# Requirement 1
Transcribe the passage on hope deferred, starting at "But it also" and ending at "in the wind.".
# Requirement 2
In the passage on hope deferred, what led to the Journey lyrics being quoted? Answer in one to three sentences.

>> Start Text provided

For one friend, a dream was coming true.  For another, true confessions of living in the state of hope deferred which really does make one’s heart sick.  And for me, living in the in balance of waiting for a dream to be fulfilled and the possibility that this may not happen.  For two of us, the tension of the now and not yet.

Which led us to the encouraging words of Journey from 1981….just a phrase but it was enough to encourage us. “Don’t stop believin’…Hold on to that feelin’…”

But it also led me to think about that tension.  God is good and amazingly kind.  I believe that He does place desires in our heart that He will bring about, in His timing. We partner with Him when we see an opportunity but also realize that those times are few.  When you are either in the hope deferred stage or in the in between stage, hoping that the time is NOW to fulfill that dream – how do you carry on?

Questions stir up in our souls, like dust in the wind.

“Am I making this up?”

>> End Text provided
>> Start Record list

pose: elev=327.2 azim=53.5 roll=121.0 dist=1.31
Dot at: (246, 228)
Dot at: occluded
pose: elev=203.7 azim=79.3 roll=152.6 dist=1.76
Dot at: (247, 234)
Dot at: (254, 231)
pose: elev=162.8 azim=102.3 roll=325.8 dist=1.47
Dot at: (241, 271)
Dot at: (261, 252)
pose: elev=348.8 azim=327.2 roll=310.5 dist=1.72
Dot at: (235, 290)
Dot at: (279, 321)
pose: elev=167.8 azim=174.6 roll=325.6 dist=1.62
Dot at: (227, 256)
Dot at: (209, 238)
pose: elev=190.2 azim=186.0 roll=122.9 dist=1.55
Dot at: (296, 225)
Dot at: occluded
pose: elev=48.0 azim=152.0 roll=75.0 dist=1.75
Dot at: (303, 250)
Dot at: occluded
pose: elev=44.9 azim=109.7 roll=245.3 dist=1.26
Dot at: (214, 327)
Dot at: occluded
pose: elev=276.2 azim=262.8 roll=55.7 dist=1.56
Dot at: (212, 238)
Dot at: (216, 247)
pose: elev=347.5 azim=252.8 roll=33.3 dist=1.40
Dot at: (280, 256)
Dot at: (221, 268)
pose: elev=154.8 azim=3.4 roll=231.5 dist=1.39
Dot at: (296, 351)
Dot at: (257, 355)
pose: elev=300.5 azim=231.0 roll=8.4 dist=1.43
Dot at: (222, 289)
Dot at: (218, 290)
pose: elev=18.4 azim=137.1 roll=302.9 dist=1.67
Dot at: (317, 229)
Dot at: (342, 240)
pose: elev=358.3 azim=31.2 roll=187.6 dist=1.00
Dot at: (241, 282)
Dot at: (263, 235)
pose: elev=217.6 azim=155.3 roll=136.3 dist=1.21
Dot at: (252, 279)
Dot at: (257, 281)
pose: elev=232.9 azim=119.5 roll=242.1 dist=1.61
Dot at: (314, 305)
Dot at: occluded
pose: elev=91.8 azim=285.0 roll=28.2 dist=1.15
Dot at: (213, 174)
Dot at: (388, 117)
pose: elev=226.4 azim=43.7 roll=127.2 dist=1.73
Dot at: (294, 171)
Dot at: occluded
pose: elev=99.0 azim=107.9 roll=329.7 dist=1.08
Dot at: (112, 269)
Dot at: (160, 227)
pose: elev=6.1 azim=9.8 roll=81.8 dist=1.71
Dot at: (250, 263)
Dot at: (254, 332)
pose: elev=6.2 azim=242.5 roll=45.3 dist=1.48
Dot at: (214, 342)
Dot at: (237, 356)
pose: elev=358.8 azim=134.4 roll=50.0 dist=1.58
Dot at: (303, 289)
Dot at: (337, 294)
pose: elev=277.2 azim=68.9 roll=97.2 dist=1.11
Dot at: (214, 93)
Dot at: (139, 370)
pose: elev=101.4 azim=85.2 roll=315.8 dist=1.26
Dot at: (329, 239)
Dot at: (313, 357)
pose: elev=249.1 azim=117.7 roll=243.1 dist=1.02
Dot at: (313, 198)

>> End Record list

# Complete output 1
But it also led me to think about that tension.  God is good and amazingly kind.  I believe that He does place desires in our heart that He will bring about, in His timing. We partner with Him when we see an opportunity but also realize that those times are few.  When you are either in the hope deferred stage or in the in between stage, hoping that the time is NOW to fulfill that dream – how do you carry on?

Questions stir up in our souls, like dust in the wind.

# Complete output 2
The lyrics followed from what the friends shared: one friend's dream was coming true, another was living with hope deferred, and the writer was waiting for a dream that might not be fulfilled. Two of them were caught in "the tension of the now and not yet," and that led them to the encouraging phrase "Don't stop believin'...Hold on to that feelin'..."